Mr. Saunders wrote that there has been a 240-per-cent increase in the number of PlayBook apps submitted to RIM's BlackBerry App World, as well as a 21-per-cent increase in smartphone apps. Apps, which are generally made by third-party software developers, have been a huge sore point for users of RIM's hardware. While Apple Inc.'s iOS platform has more than 500,000 apps and Google Inc.'s rival Android platform has seen around 10-billion downloads, RIM's platform has lagged – mainly because developers have gauged flagging interest, and targeted their apps toward platforms with more scale. The PlayBook, in particular, suffers from a dearth of high quality apps given that the company has only sold slightly more than a million units, making it not worthwhile for developers to focus on the device.

But Mr. Saunders said he aims to ensure that RIM's 70,000-plus apps continue growing, offering a chance to win a free trip to Orlando to attend a company conference for developers who submit apps to the company's platform, a task that has become easier since RIM eased the process for porting over Android apps.
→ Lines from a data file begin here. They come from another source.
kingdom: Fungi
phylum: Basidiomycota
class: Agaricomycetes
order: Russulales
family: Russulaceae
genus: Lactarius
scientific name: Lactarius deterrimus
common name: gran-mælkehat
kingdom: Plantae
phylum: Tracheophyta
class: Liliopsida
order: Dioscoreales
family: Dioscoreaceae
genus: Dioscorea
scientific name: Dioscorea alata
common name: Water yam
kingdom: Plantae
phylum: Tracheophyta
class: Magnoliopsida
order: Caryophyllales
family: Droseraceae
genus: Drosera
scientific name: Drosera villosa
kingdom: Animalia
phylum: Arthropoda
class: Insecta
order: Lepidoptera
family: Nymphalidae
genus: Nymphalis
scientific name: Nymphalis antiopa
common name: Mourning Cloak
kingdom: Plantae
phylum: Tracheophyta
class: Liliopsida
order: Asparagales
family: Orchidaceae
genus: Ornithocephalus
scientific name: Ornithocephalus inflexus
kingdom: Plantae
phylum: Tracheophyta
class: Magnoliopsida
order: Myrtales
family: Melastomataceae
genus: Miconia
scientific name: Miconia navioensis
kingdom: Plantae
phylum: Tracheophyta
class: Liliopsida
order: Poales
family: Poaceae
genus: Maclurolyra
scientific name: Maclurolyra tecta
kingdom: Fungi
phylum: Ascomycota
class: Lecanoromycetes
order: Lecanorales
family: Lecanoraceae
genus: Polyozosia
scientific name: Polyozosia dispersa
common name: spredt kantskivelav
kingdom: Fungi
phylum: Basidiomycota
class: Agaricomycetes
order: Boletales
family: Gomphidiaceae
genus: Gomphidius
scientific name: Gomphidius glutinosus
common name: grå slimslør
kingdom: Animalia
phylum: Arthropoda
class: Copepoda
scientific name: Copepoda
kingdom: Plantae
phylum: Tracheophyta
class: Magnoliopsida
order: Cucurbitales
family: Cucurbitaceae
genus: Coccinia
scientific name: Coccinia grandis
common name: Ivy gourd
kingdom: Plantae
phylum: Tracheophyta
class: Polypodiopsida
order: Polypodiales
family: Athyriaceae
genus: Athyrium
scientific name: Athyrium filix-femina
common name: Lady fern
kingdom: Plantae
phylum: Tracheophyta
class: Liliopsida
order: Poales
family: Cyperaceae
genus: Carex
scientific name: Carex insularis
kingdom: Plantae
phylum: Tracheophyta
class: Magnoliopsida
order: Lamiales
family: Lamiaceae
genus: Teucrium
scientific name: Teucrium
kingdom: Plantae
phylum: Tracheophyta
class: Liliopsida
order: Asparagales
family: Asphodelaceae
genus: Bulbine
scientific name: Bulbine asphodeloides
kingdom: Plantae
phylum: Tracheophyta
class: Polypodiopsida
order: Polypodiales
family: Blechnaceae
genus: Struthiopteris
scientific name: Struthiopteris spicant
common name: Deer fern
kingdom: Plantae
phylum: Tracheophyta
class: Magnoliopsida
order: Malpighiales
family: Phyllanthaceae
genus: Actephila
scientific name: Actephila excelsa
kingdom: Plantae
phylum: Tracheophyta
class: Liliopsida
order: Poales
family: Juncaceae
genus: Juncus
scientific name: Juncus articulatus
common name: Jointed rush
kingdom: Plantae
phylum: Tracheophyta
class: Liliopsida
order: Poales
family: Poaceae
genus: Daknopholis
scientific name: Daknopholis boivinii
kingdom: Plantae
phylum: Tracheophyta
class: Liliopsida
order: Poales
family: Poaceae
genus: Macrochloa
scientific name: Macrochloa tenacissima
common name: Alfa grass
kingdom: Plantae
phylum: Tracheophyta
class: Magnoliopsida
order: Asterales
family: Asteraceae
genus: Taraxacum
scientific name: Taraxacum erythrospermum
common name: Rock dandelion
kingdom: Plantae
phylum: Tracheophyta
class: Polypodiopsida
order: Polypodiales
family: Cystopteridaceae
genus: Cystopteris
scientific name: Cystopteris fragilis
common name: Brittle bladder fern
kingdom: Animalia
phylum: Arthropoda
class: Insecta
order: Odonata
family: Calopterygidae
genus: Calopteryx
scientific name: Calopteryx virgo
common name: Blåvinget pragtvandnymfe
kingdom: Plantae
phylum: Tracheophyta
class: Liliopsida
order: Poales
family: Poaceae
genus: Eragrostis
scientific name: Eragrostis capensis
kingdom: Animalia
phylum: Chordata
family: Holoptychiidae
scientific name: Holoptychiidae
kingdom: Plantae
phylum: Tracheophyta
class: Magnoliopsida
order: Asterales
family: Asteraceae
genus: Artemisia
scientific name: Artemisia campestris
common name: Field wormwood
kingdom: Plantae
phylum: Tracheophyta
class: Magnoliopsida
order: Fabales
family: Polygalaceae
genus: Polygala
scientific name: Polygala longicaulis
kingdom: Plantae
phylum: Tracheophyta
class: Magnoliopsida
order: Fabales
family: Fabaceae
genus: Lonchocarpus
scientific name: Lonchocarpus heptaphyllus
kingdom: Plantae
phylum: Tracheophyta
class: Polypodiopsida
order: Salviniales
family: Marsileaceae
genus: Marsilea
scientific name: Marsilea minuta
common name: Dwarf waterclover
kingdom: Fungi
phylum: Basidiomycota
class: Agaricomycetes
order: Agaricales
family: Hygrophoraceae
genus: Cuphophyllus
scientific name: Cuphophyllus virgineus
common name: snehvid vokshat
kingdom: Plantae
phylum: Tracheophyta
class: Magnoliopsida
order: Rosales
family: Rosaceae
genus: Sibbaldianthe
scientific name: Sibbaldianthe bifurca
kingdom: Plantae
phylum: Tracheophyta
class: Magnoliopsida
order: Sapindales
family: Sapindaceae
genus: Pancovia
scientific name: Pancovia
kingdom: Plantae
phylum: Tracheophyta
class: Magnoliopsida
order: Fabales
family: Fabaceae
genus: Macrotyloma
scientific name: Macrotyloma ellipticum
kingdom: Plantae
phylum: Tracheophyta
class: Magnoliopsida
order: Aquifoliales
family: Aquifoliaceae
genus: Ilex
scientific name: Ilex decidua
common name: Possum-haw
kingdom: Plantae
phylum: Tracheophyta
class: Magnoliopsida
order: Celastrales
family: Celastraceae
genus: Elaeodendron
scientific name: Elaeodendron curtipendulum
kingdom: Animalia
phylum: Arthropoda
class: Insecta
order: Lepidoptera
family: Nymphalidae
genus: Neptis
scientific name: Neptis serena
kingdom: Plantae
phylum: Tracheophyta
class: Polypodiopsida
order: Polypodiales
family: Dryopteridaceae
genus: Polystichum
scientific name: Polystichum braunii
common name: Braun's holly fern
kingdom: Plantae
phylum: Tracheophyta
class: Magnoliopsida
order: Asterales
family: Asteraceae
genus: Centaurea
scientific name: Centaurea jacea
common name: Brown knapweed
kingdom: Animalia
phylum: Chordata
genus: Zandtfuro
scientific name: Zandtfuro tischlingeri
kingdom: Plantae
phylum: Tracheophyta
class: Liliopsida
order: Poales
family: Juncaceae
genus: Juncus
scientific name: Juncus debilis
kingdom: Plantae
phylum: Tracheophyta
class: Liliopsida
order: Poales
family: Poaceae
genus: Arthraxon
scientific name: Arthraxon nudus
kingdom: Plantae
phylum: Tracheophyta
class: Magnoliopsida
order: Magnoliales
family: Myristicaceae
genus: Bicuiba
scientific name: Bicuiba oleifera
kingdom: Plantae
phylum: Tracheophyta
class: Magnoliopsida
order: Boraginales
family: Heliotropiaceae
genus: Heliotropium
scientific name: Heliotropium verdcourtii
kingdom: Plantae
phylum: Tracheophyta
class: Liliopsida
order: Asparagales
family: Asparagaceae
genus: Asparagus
"We're going to keep driving that momentum and building that excitement," Mr. Saunders wrote.

At the same time, RIM is in a perilous position. Fourth-quarter and year-end results released on March 29 revealed deep fissures in the company's ongoing strategy, with declining sales, a worsening outlook and competitive pressure in the high-growth emerging markets that cushioned RIM's losses in lucrative markets such as the United States.

Also on Tuesday, Jefferies analyst Peter Misek released a research note that looked at RIM's annual filing on Monday, analyzing the company's operating margins by division and pointing out that RIM's hardware division is now "loss making."